Some banking professionals have done their best to disguise their participation in the lunchtime flash mob protests that have taken place in Central in recent weeks, worried about a backlash from workmates who don’t support the pro-democracy movement. “I don’t think my colleagues would agree that I left work to come here,” a young employee from a Chinese bank told Time last month. “I left my heels on so I can just take off the mask and be a normal worker again,” she said.
Don’t argue in English with the police
The Citi banker arrested in Central last month initially spoke Cantonese and told a policeman to search his wallet while covering his eyes after being pepper sprayed. But when he then spoke English to explain that his office was just 500 meters away, the policeman suddenly acted aggressively. “I tell you. I am [not a college graduate]. I have nothing to lose,” the policeman was heard saying in Cantonese, likely in response to the usage of English, which is considered a middleclass language in Hong Kong. “I will [expletive] arrest you. Don’t get arrogant. Don’t say useless things.” Meanwhile, American Samuel Bickett, a director in BAML’s anti-bribery and corruption unit, was reportedly arrested on Saturday after an argument and scuffle with a baton-carrying off-duty cop in an MTR station. The incident is not thought to be related to the protest movement, although the arming of off-duty police with batons is a new measure introduced in response to Hong Kong’s ongoing civil unrest.
Don’t get caught up in a violent protest
The arrested Citi banker was leaving work in the evening and was not caught up in a violent clash between police and protestors. His apparent lack of involvement may potentially spare him from dismissal, says a former HR director in Hong Kong. Bankers arrested in a violent protest (or even identified taking part in one) may not be so lucky. “If you’re charged with any illegal act, be it rioting or not, then a major financial institution is likely to look at your employment situation,” says Benjamin Quinlan, a former UBS banker who now runs a finance consultancy. A mainland Chinese partner at the Hong Kong office of an international law firm told the FT he would not recruit anyone who had taken part in violent protests. An employee from a Chinese brokerage in Hong Kong says managers have told staff that they’ll be fired if they participate in pro-democracy rallies, reports Bloomberg.
Lay low as an intern
Being identified as a supporter of the student-led protest movement is particularly perilous for interns at Chinese banks.
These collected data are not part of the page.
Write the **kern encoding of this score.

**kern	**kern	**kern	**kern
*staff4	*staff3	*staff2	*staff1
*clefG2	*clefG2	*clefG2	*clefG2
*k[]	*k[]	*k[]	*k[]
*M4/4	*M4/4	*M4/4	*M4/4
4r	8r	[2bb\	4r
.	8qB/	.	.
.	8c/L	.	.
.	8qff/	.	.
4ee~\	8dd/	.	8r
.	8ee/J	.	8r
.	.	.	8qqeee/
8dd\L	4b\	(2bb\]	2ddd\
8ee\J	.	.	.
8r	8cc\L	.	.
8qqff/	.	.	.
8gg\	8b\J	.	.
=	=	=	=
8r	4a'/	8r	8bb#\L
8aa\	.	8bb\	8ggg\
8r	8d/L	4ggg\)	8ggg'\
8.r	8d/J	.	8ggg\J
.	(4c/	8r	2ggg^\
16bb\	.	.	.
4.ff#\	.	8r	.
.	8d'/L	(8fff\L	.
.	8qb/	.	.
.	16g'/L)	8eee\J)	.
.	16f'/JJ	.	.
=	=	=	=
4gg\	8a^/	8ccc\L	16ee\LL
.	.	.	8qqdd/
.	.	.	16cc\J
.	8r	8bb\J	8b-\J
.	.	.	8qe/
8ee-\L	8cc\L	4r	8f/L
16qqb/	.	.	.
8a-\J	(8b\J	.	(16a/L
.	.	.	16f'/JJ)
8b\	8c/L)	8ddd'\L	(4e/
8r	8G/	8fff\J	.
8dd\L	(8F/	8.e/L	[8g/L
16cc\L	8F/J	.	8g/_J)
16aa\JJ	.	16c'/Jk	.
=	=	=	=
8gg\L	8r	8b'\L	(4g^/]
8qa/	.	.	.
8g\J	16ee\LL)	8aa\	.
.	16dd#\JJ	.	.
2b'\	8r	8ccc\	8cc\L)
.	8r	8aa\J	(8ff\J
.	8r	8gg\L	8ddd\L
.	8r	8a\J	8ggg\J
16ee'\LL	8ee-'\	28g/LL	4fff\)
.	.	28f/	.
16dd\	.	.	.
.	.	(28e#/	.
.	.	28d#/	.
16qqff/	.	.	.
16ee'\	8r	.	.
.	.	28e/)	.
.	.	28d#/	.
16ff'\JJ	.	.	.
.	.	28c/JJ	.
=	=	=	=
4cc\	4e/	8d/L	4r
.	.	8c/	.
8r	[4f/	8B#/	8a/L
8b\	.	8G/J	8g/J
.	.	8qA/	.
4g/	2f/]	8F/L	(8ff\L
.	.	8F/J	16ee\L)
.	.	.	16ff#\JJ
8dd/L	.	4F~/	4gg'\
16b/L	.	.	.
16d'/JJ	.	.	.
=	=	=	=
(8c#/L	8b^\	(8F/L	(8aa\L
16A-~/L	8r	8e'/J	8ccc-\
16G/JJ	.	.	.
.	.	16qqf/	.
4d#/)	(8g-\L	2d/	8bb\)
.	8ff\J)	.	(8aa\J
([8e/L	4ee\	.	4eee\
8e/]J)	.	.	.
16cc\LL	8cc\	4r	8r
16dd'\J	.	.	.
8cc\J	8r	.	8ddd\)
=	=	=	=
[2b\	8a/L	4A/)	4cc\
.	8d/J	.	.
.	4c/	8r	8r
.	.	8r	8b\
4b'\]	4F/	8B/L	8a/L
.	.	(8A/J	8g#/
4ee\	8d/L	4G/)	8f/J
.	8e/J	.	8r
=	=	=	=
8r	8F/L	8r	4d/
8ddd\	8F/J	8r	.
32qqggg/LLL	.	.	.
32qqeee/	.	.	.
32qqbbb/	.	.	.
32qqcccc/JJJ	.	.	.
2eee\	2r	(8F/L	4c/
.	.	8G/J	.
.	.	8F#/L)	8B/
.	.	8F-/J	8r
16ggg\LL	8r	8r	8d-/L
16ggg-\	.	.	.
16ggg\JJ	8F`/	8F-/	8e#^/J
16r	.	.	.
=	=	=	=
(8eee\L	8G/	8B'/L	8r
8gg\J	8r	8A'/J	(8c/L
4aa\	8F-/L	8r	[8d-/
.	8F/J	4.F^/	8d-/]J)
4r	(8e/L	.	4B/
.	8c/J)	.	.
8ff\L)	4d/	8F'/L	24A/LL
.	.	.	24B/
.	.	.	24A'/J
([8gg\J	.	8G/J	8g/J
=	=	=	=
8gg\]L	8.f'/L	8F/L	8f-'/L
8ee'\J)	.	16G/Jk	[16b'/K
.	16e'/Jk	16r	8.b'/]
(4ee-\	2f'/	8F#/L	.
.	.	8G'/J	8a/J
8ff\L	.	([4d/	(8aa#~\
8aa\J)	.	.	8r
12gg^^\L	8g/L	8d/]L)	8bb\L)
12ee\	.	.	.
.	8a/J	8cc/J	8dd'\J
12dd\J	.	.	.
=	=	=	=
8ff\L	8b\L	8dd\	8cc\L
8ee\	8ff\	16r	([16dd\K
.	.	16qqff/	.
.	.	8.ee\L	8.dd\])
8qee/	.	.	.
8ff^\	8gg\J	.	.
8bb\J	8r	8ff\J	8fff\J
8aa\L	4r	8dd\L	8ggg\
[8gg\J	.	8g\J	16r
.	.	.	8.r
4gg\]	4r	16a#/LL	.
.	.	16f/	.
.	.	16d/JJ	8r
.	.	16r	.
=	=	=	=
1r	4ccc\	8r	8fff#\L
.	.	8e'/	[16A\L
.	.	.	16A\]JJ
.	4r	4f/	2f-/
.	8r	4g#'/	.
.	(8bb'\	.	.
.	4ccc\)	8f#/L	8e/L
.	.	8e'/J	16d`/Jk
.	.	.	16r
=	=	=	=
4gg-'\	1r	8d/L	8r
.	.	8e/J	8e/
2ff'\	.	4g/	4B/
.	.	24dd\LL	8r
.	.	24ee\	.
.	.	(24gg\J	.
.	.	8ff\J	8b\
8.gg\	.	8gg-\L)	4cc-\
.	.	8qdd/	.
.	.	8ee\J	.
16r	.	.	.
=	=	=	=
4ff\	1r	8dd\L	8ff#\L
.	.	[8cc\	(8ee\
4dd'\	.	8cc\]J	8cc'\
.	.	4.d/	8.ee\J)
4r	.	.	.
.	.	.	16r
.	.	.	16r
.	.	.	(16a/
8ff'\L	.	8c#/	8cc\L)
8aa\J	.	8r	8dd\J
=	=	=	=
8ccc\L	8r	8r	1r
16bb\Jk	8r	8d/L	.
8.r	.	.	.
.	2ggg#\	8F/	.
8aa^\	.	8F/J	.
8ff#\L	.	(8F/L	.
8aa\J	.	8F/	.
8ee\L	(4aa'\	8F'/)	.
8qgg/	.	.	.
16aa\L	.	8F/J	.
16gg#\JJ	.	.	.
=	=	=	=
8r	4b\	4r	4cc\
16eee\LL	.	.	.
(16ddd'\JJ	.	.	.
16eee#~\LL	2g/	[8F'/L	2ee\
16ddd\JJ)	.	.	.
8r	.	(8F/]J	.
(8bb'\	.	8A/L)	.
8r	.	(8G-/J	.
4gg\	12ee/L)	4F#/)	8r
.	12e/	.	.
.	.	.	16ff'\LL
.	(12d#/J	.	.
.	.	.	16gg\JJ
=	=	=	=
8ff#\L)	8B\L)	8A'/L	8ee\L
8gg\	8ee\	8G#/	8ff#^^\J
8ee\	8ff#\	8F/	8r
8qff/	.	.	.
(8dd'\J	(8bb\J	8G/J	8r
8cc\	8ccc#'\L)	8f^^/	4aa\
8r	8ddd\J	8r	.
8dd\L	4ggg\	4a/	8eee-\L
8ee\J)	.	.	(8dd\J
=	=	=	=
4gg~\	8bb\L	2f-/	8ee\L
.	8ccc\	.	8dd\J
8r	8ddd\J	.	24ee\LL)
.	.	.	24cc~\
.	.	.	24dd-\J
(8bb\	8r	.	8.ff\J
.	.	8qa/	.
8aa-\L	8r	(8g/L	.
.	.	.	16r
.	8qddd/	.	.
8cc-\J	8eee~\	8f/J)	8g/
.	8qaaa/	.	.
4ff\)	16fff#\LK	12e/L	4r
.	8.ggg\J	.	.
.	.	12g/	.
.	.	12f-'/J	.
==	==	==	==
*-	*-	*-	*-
HKU finance student Ryker Mou (not his real name) says he pretended to be sick one day during his recent internship at a mainland bank, so he could attend one of the big summer demonstrations. “My mentor there was a Hongkonger and he reminded me to be very careful and not to act in an obvious way,” says Mou. “The Chinese market provides the majority of deals for bankers and the majority of job opportunities for Hong Kong students, so we local finance students can’t always speak our minds,” he adds.